Mon, 05/06/2019 - 15:34
Rose Byrne and Ethan Hawke’s characters meet cute and complicated in the film “Juliet, Naked,” taken from a Nick Hornby novel that was initially adapted for the screen by Tamara Jenkins and Jim Taylor.

The old adage “Those who can, do; those who can’t, teach” will be upended at the Ross School on Saturday when two award-winning screenwriters take the stage to offer their insights on creating film scripts as part of the Hamptons International Film Festival’s Screenwriters Lab weekend.

Tamara Jenkins and Jim Taylor, who are married, have a slew of credits to their names individually. The couple also contributed to the adaptation of Nick Hornby’s book “Juliet, Naked.” She directs her own scripts, including the recent Netflix release “Private Life,” the Oscar-nominated “The Savages,” and “The Slums of Beverly Hills.” Mr. Taylor is known for his longtime collaboration with Alexander Payne on such films as “Election,” “Downsizing,” and “About Schmidt,” and on the Oscar-winning script for “Sideways.”

The class would be more of an exchange, they said last week, open to the concerns of those attending. They will show clips and share their experiences to launch a discussion. Ms. Jenkins, who teaches classes at New York University critiquing student films, said this will be a different experience for her. “We’re basically winging it,” she joked. “I hope we have something inspiring to say.”

Between them they have covered the spectrum of screenwriting. From original material to adaptations, from collaboration to full control of a project, and from Hollywood-style productions to shoestring independents, there isn’t much they haven’t experienced in the world of film.

Mr. Taylor, who has directed shorts but not feature films, said his scripts are ultimately shaped by their directors. “How they live with it on the set is the final arbiter of what it becomes. The most important thing is that the director is comfortable with it.”

On the other hand, Ms. Jenkins writes with the intention to direct. Rather than leaving things open-ended for the director to figure out, she ties it up, “because the director is me. It makes you more neurotic as a writer, since you really can’t pass the buck.” She said she writes obsessively, always with “an eye to how it’s going to be on the screen.”

Mr. Taylor agreed that a big concern is how “the page reflects the screen.” He, too, keeps the script tight, and that is how Mr. Payne directs it.

“Alexander and Tamara are very similar to me,” he said. “We’re very persnickety. It’s sometimes hard to relate to people who aren’t as precise.”

As a result, Ms. Jenkins said, 90 percent or more of her scripts are conceived in film as written. As the director, she understands “what the language is and what the intentions of a scene are. It’s rare that it changes.”

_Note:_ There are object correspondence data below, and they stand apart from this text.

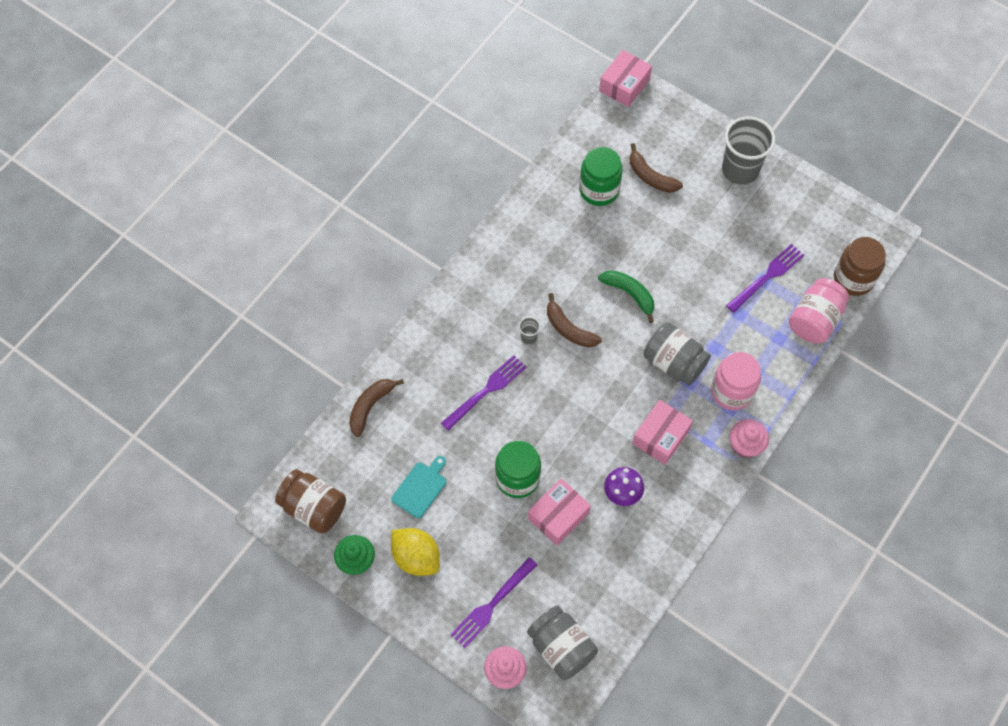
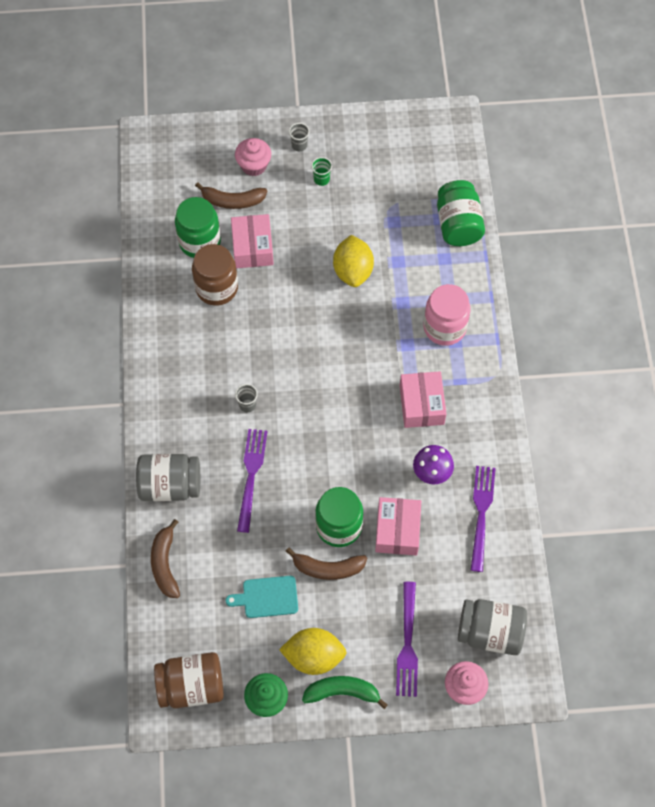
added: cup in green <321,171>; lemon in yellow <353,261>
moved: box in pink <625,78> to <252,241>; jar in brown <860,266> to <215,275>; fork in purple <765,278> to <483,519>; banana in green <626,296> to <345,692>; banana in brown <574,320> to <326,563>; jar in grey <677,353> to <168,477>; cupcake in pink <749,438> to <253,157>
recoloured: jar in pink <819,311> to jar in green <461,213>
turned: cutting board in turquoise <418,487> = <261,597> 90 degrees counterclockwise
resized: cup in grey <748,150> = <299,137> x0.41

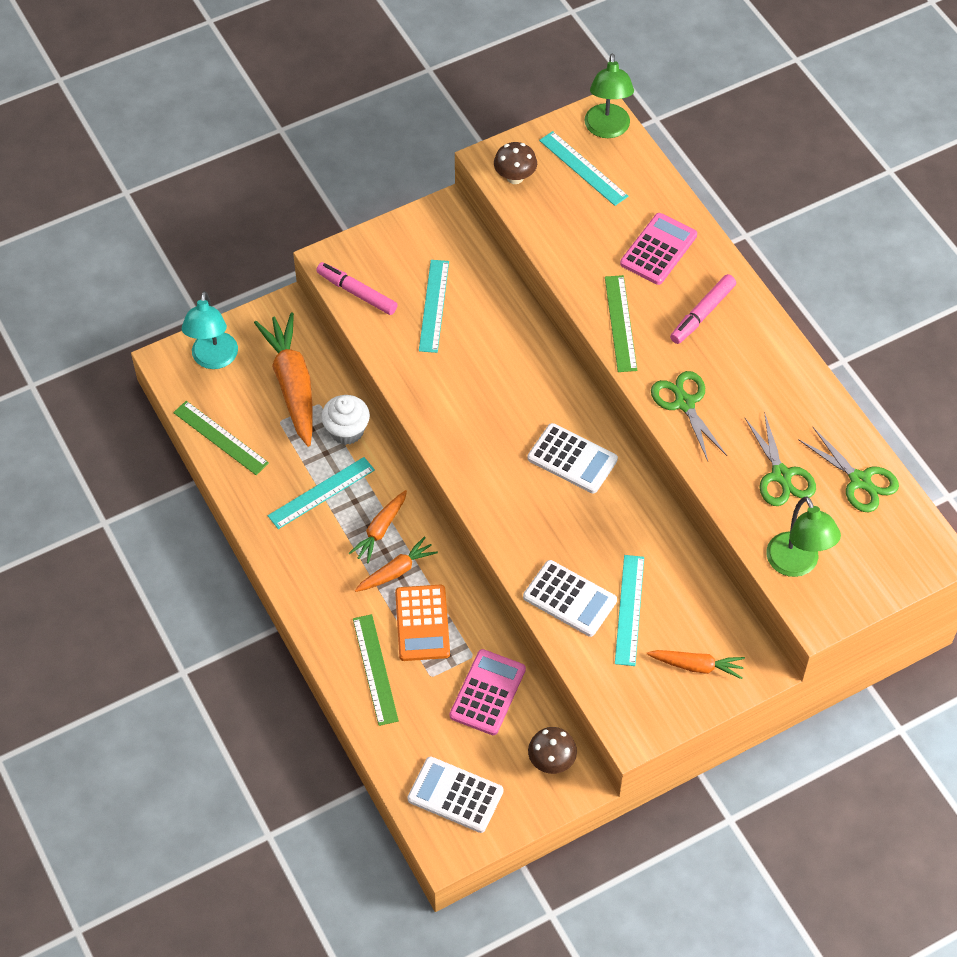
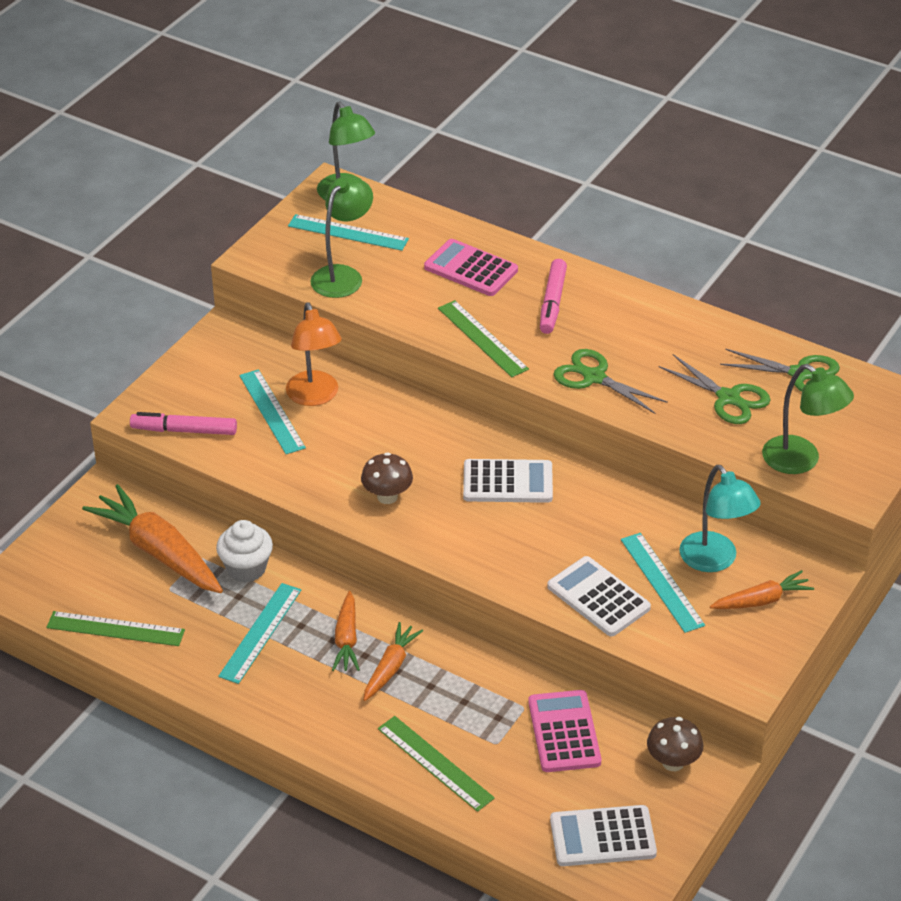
removed: calculator in orange <422,623>
added: lamp in green <341,237>; lamp in orange <314,354>
moved: mushroom in brown <515,163> to <387,478>; lamp in turquoise <210,330> to <720,518>
turned: calculator in pink <658,249> = <471,267> 60 degrees counterclockwise; calculator in white <570,598> = <599,596> 135 degrees counterclockwise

During the rehearsals for “Private Life,” she said, Paul Giamatti asked if the script would be improvised at all. When she said no, “he said, ‘Oh thank God.’ A lot of the movies he worked on in the last several years kind of built in that idea.” Rather than feeling “straitjacketed in any way,” he was happy to have a fully realized script.

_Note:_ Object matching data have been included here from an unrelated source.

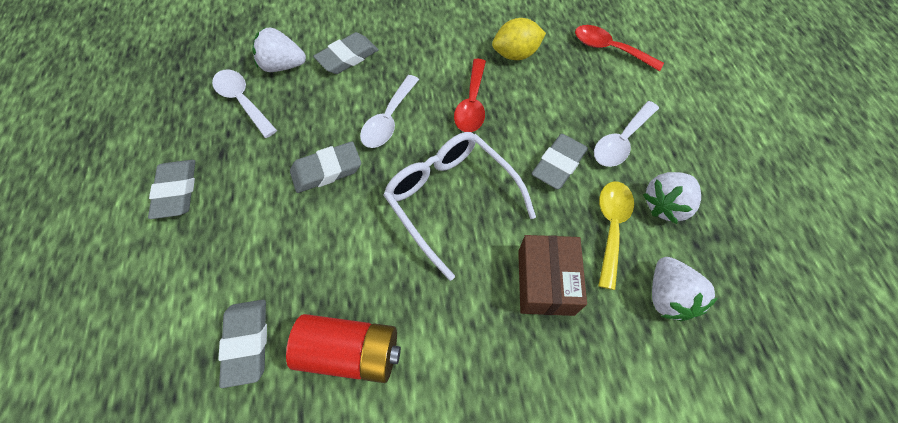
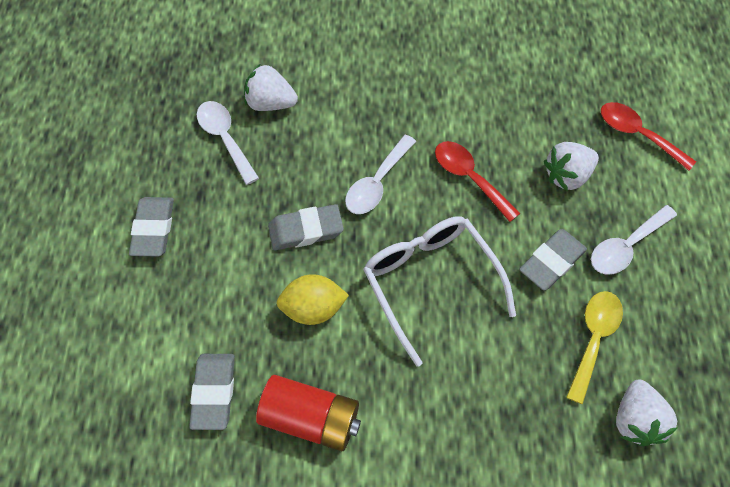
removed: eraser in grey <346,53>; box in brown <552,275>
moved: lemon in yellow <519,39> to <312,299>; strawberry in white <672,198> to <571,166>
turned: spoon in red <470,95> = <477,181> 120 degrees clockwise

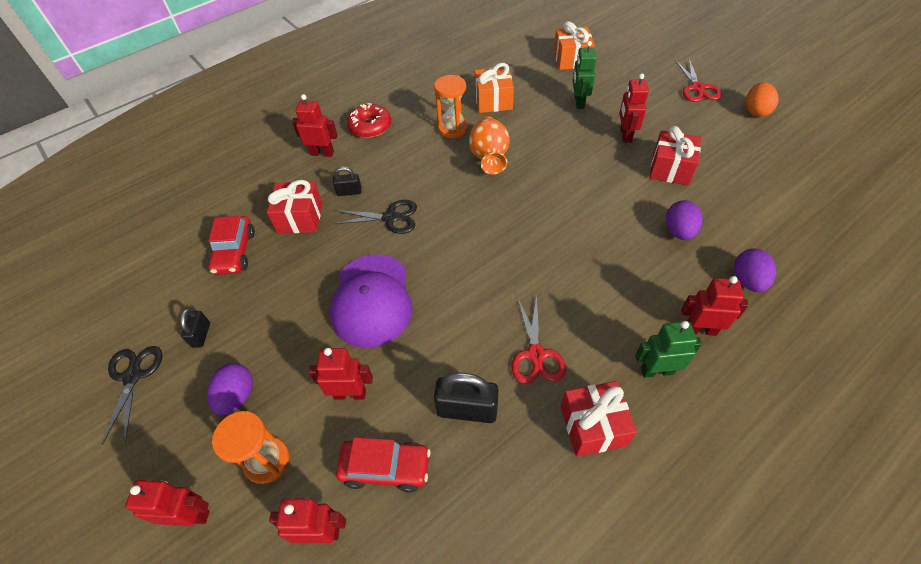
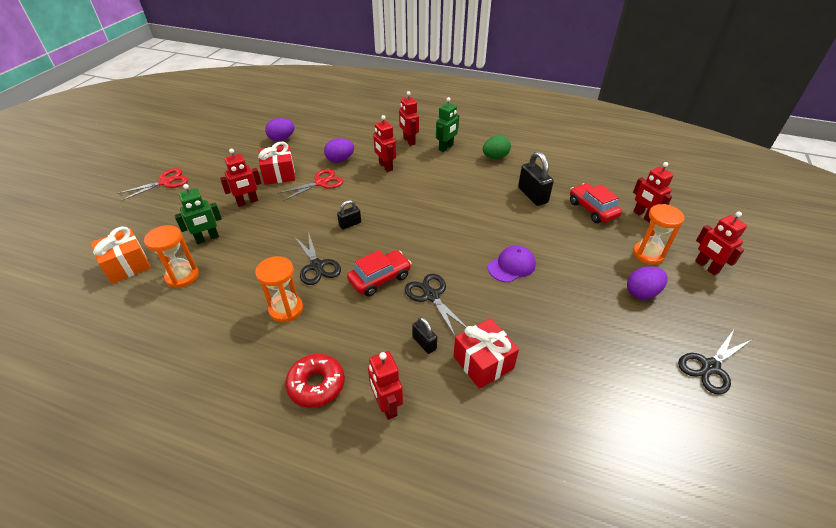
removed: gift in orange <494,88>; egg in orange <762,99>
added: hourglass in orange <171,256>
moved: car in red <231,245> to <379,273>; egg in purple <755,270> to <280,129>; scissors in red <538,339> to <310,185>; padlock in black <195,328> to <349,214>; robot in red <340,374> to <384,143>
replaced: vase in orange <489,145> to scissors in black <317,258>; gift in red <599,419> to egg in green <497,147>
turned: robot in green <668,349> = <447,124> 105 degrees counterclockwise
resized: cap in purple <371,301> = <512,263> x0.57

The couple found working together on “Juliet, Naked” difficult on their marriage. They were the first writers to adapt the book into a script, but not the last. At the time, their daughter, Mia, was only 2, and they were confronted with a “fact-heavy novel, epistolary based, and anti-cinematic. It was maddening,” Ms. Jenkins said. 

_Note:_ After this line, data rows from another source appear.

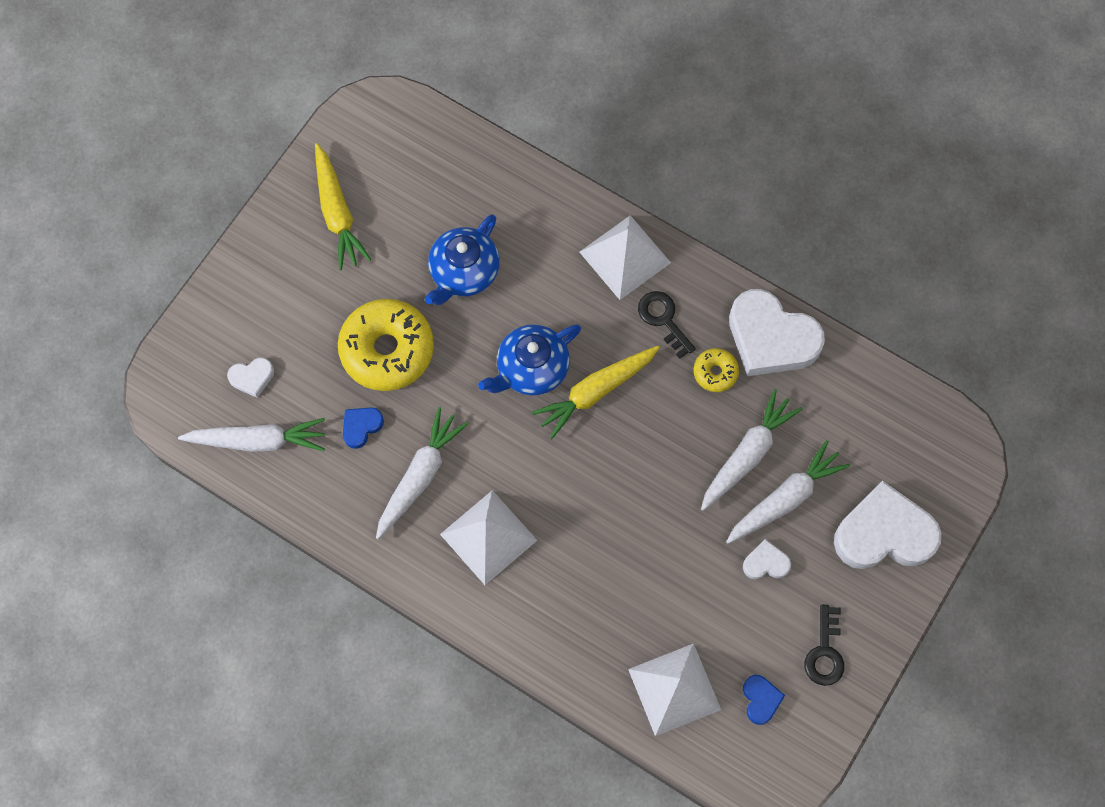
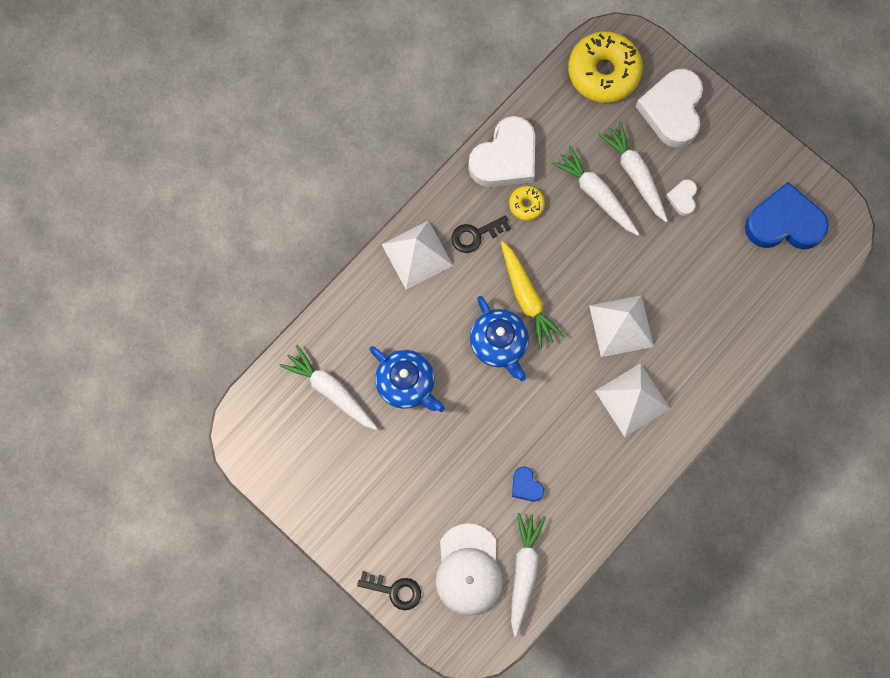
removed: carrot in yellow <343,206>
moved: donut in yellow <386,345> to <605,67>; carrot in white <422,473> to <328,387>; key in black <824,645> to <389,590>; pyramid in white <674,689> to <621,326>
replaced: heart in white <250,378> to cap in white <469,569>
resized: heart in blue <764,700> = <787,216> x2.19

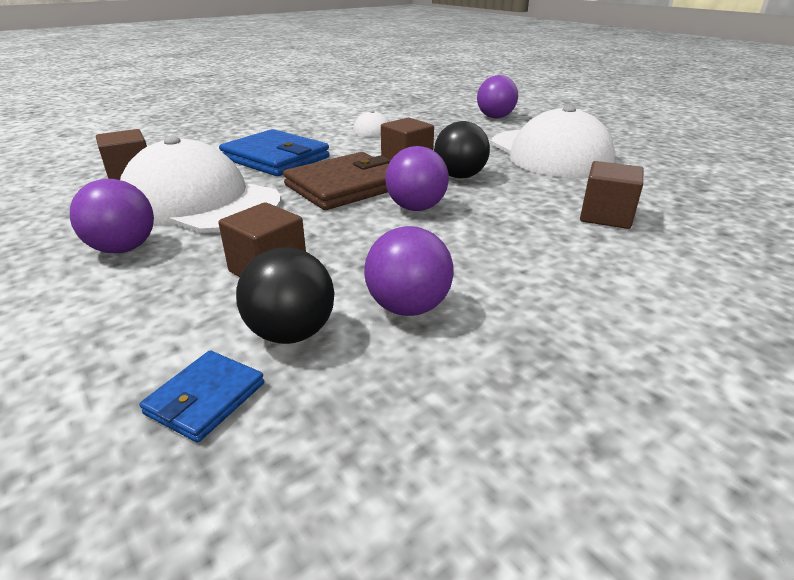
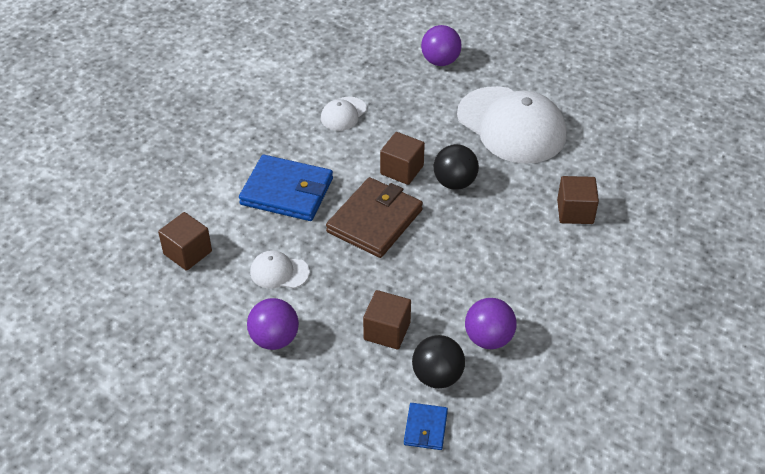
removed: ball in purple <417,178>
resized: cap in white <200,184> = <280,270> x0.44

They managed to finish a script, but Jesse Peretz, the director, hired his sister to write the final version. 

They saw it as a “butterfly that takes different stages before it flies away,” Ms. Jenkins said, adding that she preferred the writer-director experience instead. 

Still, they found that they complemented each other’s working styles. “Jim’s really good at puzzles and crosswords. I’m not logical. . . . He has a very good structural sense. He can see through the muck.”

Mr. Taylor said his focus on Saturday would be “What’s your voice?” The best movies have strong connections between the film and the script and must be seen “on the screen and on the page.” Because of that, it’s important that “people aren’t writing something disconnected from themselves; it’s all about voice.”

Ms. Jenkins said her theme would likely be that “writing is the most important part of any movie, even though it can be destroyed in the process. I’m always surprised at people who haven’t ironed out their screenplay prior to filming. It’s the architecture of the whole thing. To shortchange that is crazy. If it doesn’t work on the page, it won’t work on the screen.”

As a result, “We take a while to write,” Mr. Taylor said. “That’s the way we 

like it.”

The class starts at 6 p.m. and costs $25. Tickets are available through the film festival’s website.